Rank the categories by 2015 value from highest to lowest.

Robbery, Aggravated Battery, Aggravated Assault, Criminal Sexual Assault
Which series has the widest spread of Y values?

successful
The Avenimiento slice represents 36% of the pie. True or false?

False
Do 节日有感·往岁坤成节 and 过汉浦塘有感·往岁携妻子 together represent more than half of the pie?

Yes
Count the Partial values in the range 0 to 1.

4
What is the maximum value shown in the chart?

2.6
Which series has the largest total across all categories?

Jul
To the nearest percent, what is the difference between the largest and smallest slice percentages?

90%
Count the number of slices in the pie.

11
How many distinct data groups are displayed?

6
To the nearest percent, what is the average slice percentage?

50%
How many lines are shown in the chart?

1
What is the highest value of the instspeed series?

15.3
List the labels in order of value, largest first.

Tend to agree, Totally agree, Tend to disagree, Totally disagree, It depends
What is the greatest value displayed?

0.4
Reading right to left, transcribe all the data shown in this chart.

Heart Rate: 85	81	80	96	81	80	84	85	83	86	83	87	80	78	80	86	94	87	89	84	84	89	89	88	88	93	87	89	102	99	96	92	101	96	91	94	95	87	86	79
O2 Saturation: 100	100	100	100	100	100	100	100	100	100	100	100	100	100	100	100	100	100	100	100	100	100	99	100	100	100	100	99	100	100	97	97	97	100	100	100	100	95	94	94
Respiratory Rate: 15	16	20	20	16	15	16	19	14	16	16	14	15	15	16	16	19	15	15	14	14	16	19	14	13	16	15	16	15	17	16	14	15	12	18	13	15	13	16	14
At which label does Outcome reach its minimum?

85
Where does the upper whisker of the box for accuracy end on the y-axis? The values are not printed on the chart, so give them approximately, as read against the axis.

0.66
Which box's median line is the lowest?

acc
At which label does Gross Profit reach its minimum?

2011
====
**AIM OF THE TASK:** Can you write out the listing word for word, from its first line through the line containing "At which label does Outcome", including both of those lines?

**ANSWER TO THE PROBLEM:**
Rank the categories by 2015 value from highest to lowest.

Robbery, Aggravated Battery, Aggravated Assault, Criminal Sexual Assault
Which series has the widest spread of Y values?

successful
The Avenimiento slice represents 36% of the pie. True or false?

False
Do 节日有感·往岁坤成节 and 过汉浦塘有感·往岁携妻子 together represent more than half of the pie?

Yes
Count the Partial values in the range 0 to 1.

4
What is the maximum value shown in the chart?

2.6
Which series has the largest total across all categories?

Jul
To the nearest percent, what is the difference between the largest and smallest slice percentages?

90%
Count the number of slices in the pie.

11
How many distinct data groups are displayed?

6
To the nearest percent, what is the average slice percentage?

50%
How many lines are shown in the chart?

1
What is the highest value of the instspeed series?

15.3
List the labels in order of value, largest first.

Tend to agree, Totally agree, Tend to disagree, Totally disagree, It depends
What is the greatest value displayed?

0.4
Reading right to left, transcribe all the data shown in this chart.

Heart Rate: 85	81	80	96	81	80	84	85	83	86	83	87	80	78	80	86	94	87	89	84	84	89	89	88	88	93	87	89	102	99	96	92	101	96	91	94	95	87	86	79
O2 Saturation: 100	100	100	100	100	100	100	100	100	100	100	100	100	100	100	100	100	100	100	100	100	100	99	100	100	100	100	99	100	100	97	97	97	100	100	100	100	95	94	94
Respiratory Rate: 15	16	20	20	16	15	16	19	14	16	16	14	15	15	16	16	19	15	15	14	14	16	19	14	13	16	15	16	15	17	16	14	15	12	18	13	15	13	16	14
At which label does Outcome reach its minimum?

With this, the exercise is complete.